Kadın şefkati değmiş; Kadın eli değmiş hayatı, baş tacı ederken; yeteneklerini vizyonla resmeden gençlere, yarınlarımızı emanet ederken; tecrübelerini bize liman kılmış büyüklerimize vefa gösterirken; İstanbul mevsimlerinde “Biz” olduk.
Bir de mahyalarda biz olduk. İftar sofralarında; sahur telaşlarında; bayramlaşmalarda biz olmayı yaşattık!… Hepsi İstanbul’la oldu!…
İstanbul için yazılmış şiirlerde; hikayelerde; dillerde çiçeklenmiş İstanbul şarkılarında; Biz olmayı dillendirdik.
Evet, merhamet ve biz şehri: İstanbul!
İstanbul’a, İstanbul yollarında “aday” olmaya mecburdum.
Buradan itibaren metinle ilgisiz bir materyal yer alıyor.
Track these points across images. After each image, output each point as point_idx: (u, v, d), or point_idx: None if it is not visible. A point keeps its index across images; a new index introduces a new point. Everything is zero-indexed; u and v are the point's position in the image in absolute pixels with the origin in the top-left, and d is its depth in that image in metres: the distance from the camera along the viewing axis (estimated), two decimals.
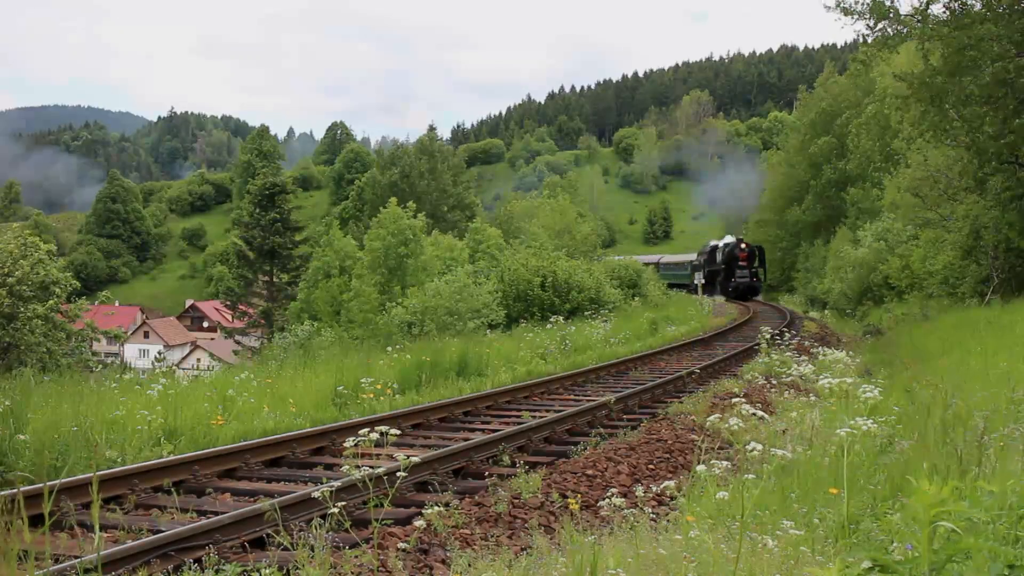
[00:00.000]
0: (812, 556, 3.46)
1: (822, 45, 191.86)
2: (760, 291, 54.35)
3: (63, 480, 6.46)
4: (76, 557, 4.75)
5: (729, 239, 57.32)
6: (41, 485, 6.41)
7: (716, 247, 57.04)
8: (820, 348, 14.93)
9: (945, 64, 20.34)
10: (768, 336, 15.25)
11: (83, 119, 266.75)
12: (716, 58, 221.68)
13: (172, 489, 6.90)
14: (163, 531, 5.38)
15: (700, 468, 3.50)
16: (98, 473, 6.73)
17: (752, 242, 58.21)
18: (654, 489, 6.00)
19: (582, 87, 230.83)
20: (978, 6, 20.24)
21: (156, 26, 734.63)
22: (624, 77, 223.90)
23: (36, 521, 6.02)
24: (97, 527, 2.37)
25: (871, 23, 21.11)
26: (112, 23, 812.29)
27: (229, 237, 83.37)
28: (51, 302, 19.86)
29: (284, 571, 4.76)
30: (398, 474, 3.93)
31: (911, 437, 5.46)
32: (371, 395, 11.12)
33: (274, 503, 5.51)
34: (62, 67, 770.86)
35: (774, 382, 12.20)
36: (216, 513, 6.06)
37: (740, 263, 52.90)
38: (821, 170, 56.44)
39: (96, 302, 29.85)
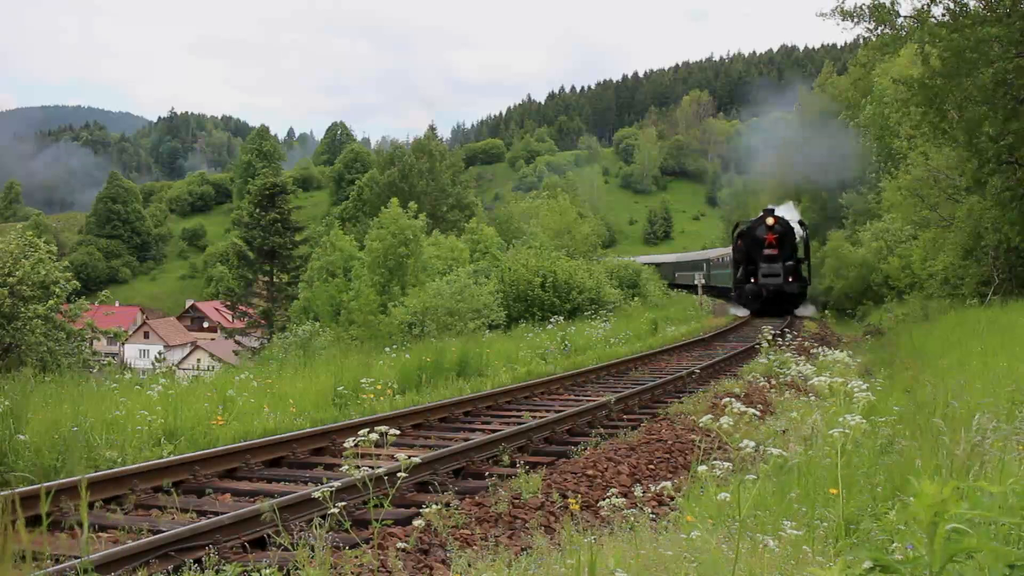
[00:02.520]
0: (813, 556, 3.46)
1: (822, 45, 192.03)
2: (804, 298, 33.90)
3: (62, 481, 6.46)
4: (76, 557, 4.75)
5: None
6: (40, 486, 6.41)
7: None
8: (820, 348, 14.91)
9: (944, 66, 20.35)
10: (768, 336, 15.24)
11: (83, 119, 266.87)
12: (716, 58, 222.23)
13: (172, 489, 6.90)
14: (163, 531, 5.37)
15: (702, 468, 3.50)
16: (98, 474, 6.74)
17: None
18: (654, 489, 5.99)
19: (582, 87, 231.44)
20: (974, 5, 20.25)
21: (155, 26, 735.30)
22: (624, 77, 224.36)
23: (34, 521, 6.02)
24: None
25: (871, 26, 21.12)
26: (110, 22, 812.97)
27: (229, 237, 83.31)
28: (51, 302, 19.83)
29: (284, 571, 4.76)
30: (399, 475, 3.93)
31: (911, 437, 5.46)
32: (371, 395, 11.11)
33: (274, 503, 5.51)
34: (62, 67, 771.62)
35: (774, 382, 12.19)
36: (216, 513, 6.05)
37: (767, 250, 32.20)
38: None
39: (96, 302, 29.80)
Çünkü İstanbul öğretti bana; Yoldaş olmayı! Yolda kimseyi bırakmamayı. Yolu sevmeyi, yolda karşılaştıklarına hizmet etmeyi.
Fakat aday olmama bir sebep de İstanbul’dan gönderilmiş bir son Mektup oldu.
“Rabbin seni terk etmedi ve sana darılmadı!…” sözünün sırrından başlamış mektubuna İstanbul!… Yalnız kalmadığını, İstanbul sevdalılarının sessiz çığlık olduğunu hatırlatmış.
Depremin de, Çılgın projelerin de İstanbul gündemleri olduğunu; Finans merkezinden Turizm harikası özelliklerine kadar bir dizi vizyonun İstanbul’un mücevherleri olduğunu belirtmiş ve duyduğu memnuniyeti dillendirmiş.”